[Saved entries]

============================================================

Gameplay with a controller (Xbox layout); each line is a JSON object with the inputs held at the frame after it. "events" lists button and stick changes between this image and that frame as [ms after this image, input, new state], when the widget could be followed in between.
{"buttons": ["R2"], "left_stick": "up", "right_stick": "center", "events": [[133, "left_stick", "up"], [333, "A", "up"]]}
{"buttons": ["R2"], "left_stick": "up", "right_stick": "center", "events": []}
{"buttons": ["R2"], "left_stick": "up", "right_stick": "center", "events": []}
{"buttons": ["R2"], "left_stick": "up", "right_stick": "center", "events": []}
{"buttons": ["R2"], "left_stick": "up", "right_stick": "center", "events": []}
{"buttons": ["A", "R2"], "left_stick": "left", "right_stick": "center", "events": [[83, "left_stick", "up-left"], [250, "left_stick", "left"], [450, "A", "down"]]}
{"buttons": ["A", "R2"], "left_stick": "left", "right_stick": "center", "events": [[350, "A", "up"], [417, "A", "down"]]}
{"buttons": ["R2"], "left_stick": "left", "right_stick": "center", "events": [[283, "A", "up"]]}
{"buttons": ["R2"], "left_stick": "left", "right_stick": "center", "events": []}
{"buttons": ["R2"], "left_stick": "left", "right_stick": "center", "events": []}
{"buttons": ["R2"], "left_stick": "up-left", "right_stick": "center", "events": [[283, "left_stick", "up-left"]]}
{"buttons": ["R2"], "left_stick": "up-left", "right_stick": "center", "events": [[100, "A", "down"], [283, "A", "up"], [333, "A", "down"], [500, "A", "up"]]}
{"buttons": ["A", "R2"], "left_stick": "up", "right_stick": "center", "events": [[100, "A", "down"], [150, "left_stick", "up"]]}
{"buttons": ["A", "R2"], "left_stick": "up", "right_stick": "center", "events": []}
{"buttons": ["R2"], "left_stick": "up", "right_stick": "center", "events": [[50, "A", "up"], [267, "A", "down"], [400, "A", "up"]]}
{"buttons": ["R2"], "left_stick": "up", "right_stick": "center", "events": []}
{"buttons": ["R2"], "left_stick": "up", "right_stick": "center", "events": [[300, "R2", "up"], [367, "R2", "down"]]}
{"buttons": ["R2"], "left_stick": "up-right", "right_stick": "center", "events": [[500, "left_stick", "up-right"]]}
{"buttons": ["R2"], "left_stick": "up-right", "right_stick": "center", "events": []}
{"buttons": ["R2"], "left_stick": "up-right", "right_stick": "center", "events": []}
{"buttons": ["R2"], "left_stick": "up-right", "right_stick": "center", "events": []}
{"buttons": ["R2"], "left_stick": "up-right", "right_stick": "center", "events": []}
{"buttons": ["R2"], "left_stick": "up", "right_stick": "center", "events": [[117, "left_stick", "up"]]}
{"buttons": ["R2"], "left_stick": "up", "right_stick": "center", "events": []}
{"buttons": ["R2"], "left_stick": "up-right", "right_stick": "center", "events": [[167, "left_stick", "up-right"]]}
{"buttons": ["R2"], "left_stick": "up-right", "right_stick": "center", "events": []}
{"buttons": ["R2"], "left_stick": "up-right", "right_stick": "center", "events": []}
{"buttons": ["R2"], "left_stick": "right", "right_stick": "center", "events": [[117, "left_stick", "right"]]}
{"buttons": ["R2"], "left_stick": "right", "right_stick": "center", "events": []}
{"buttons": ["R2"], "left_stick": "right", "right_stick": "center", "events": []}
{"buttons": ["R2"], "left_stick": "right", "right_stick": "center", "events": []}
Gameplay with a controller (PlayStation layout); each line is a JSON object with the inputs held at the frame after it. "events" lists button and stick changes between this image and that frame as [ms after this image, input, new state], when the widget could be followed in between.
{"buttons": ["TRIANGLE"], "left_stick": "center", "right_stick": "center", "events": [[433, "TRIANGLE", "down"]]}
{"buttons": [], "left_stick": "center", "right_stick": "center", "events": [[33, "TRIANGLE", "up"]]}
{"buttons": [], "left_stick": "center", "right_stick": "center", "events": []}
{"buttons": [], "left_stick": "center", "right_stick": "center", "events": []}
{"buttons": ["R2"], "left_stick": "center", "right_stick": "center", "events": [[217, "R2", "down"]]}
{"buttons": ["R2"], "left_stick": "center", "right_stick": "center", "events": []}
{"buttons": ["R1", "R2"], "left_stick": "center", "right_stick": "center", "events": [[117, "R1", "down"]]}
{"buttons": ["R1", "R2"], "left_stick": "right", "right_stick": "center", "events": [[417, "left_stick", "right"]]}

============================================================

▶ Task details
The entries are to be duplicated exactly, with nothing changed.

▶ Result for this task
Gameplay with a controller (Xbox layout); each line is a JSON object with the inputs held at the frame after it. "events" lists button and stick changes between this image and that frame as [ms after this image, input, new state], when the widget could be followed in between.
{"buttons": ["R2"], "left_stick": "up", "right_stick": "center", "events": [[133, "left_stick", "up"], [333, "A", "up"]]}
{"buttons": ["R2"], "left_stick": "up", "right_stick": "center", "events": []}
{"buttons": ["R2"], "left_stick": "up", "right_stick": "center", "events": []}
{"buttons": ["R2"], "left_stick": "up", "right_stick": "center", "events": []}
{"buttons": ["R2"], "left_stick": "up", "right_stick": "center", "events": []}
{"buttons": ["A", "R2"], "left_stick": "left", "right_stick": "center", "events": [[83, "left_stick", "up-left"], [250, "left_stick", "left"], [450, "A", "down"]]}
{"buttons": ["A", "R2"], "left_stick": "left", "right_stick": "center", "events": [[350, "A", "up"], [417, "A", "down"]]}
{"buttons": ["R2"], "left_stick": "left", "right_stick": "center", "events": [[283, "A", "up"]]}
{"buttons": ["R2"], "left_stick": "left", "right_stick": "center", "events": []}
{"buttons": ["R2"], "left_stick": "left", "right_stick": "center", "events": []}
{"buttons": ["R2"], "left_stick": "up-left", "right_stick": "center", "events": [[283, "left_stick", "up-left"]]}
{"buttons": ["R2"], "left_stick": "up-left", "right_stick": "center", "events": [[100, "A", "down"], [283, "A", "up"], [333, "A", "down"], [500, "A", "up"]]}
{"buttons": ["A", "R2"], "left_stick": "up", "right_stick": "center", "events": [[100, "A", "down"], [150, "left_stick", "up"]]}
{"buttons": ["A", "R2"], "left_stick": "up", "right_stick": "center", "events": []}
{"buttons": ["R2"], "left_stick": "up", "right_stick": "center", "events": [[50, "A", "up"], [267, "A", "down"], [400, "A", "up"]]}
{"buttons": ["R2"], "left_stick": "up", "right_stick": "center", "events": []}
{"buttons": ["R2"], "left_stick": "up", "right_stick": "center", "events": [[300, "R2", "up"], [367, "R2", "down"]]}
{"buttons": ["R2"], "left_stick": "up-right", "right_stick": "center", "events": [[500, "left_stick", "up-right"]]}
{"buttons": ["R2"], "left_stick": "up-right", "right_stick": "center", "events": []}
{"buttons": ["R2"], "left_stick": "up-right", "right_stick": "center", "events": []}
{"buttons": ["R2"], "left_stick": "up-right", "right_stick": "center", "events": []}
{"buttons": ["R2"], "left_stick": "up-right", "right_stick": "center", "events": []}
{"buttons": ["R2"], "left_stick": "up", "right_stick": "center", "events": [[117, "left_stick", "up"]]}
{"buttons": ["R2"], "left_stick": "up", "right_stick": "center", "events": []}
{"buttons": ["R2"], "left_stick": "up-right", "right_stick": "center", "events": [[167, "left_stick", "up-right"]]}
{"buttons": ["R2"], "left_stick": "up-right", "right_stick": "center", "events": []}
{"buttons": ["R2"], "left_stick": "up-right", "right_stick": "center", "events": []}
{"buttons": ["R2"], "left_stick": "right", "right_stick": "center", "events": [[117, "left_stick", "right"]]}
{"buttons": ["R2"], "left_stick": "right", "right_stick": "center", "events": []}
{"buttons": ["R2"], "left_stick": "right", "right_stick": "center", "events": []}
{"buttons": ["R2"], "left_stick": "right", "right_stick": "center", "events": []}
Gameplay with a controller (PlayStation layout); each line is a JSON object with the inputs held at the frame after it. "events" lists button and stick changes between this image and that frame as [ms after this image, input, new state], when the widget could be followed in between.
{"buttons": ["TRIANGLE"], "left_stick": "center", "right_stick": "center", "events": [[433, "TRIANGLE", "down"]]}
{"buttons": [], "left_stick": "center", "right_stick": "center", "events": [[33, "TRIANGLE", "up"]]}
{"buttons": [], "left_stick": "center", "right_stick": "center", "events": []}
{"buttons": [], "left_stick": "center", "right_stick": "center", "events": []}
{"buttons": ["R2"], "left_stick": "center", "right_stick": "center", "events": [[217, "R2", "down"]]}
{"buttons": ["R2"], "left_stick": "center", "right_stick": "center", "events": []}
{"buttons": ["R1", "R2"], "left_stick": "center", "right_stick": "center", "events": [[117, "R1", "down"]]}
{"buttons": ["R1", "R2"], "left_stick": "right", "right_stick": "center", "events": [[417, "left_stick", "right"]]}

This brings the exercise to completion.